Task instructions:
Copy out, word for word, the entire news report below on leaky-home claims against councils.

*** Opening of Passage ***

By BERNARD ORSMAN and REBECCA WALSH
Rising claims for leaking and rotting new homes are forecast to cost Auckland City ratepayers $1.4 million this year.
Hundreds of home owners are suing or planning to sue Auckland City and other councils for allegedly failing to oversee the building consent process, in the knowledge that councils have the financial resources to pay up.
Local authorities hope an independent report on leaky homes will provide clear guidelines on their role in the building process and the growing risk of exposure.
It is in Auckland that the combined effects of wet weather and poorly designed and built terraced housing and apartment developments are causing the greatest alarm.
Hamilton City Council chief executive Tony Marryatt yesterday said his council had accepted partial liability for just one leaky building and had one more claim before it.
Tauranga District's acting environmental services manager, Terry Wynyard, said his council was monitoring the crisis closely because of a housing boom running at between 1200 and 1400 building permits a year, many for apartment and terraced houses.
Mr Wynyard said the drier climate was one reason there had been no claims so far. "It is a relief."

*** Close of Passage ***
*** Opening of Dataset excerpt ***

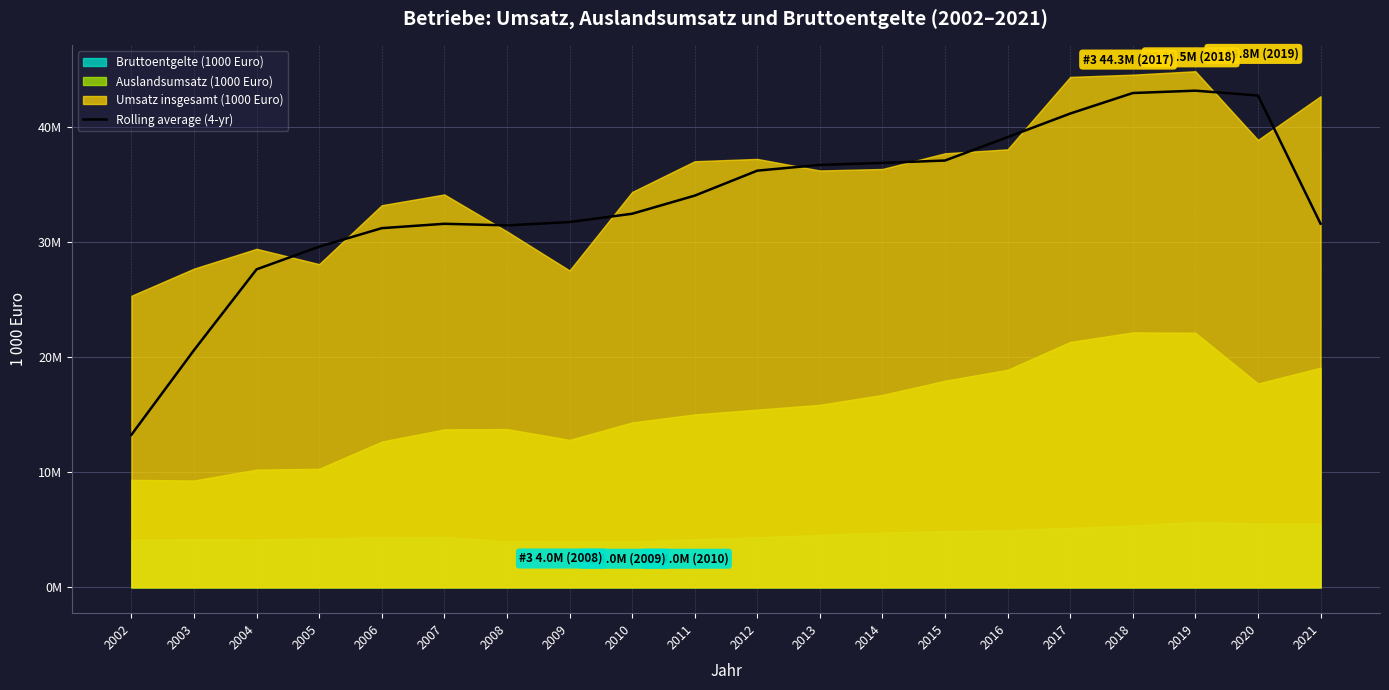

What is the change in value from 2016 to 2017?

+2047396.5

*** Close of Dataset excerpt ***

Answer:
By BERNARD ORSMAN and REBECCA WALSH
Rising claims for leaking and rotting new homes are forecast to cost Auckland City ratepayers $1.4 million this year.
Hundreds of home owners are suing or planning to sue Auckland City and other councils for allegedly failing to oversee the building consent process, in the knowledge that councils have the financial resources to pay up.
Local authorities hope an independent report on leaky homes will provide clear guidelines on their role in the building process and the growing risk of exposure.
It is in Auckland that the combined effects of wet weather and poorly designed and built terraced housing and apartment developments are causing the greatest alarm.
Hamilton City Council chief executive Tony Marryatt yesterday said his council had accepted partial liability for just one leaky building and had one more claim before it.
Tauranga District's acting environmental services manager, Terry Wynyard, said his council was monitoring the crisis closely because of a housing boom running at between 1200 and 1400 building permits a year, many for apartment and terraced houses.
Mr Wynyard said the drier climate was one reason there had been no claims so far. "It is a relief."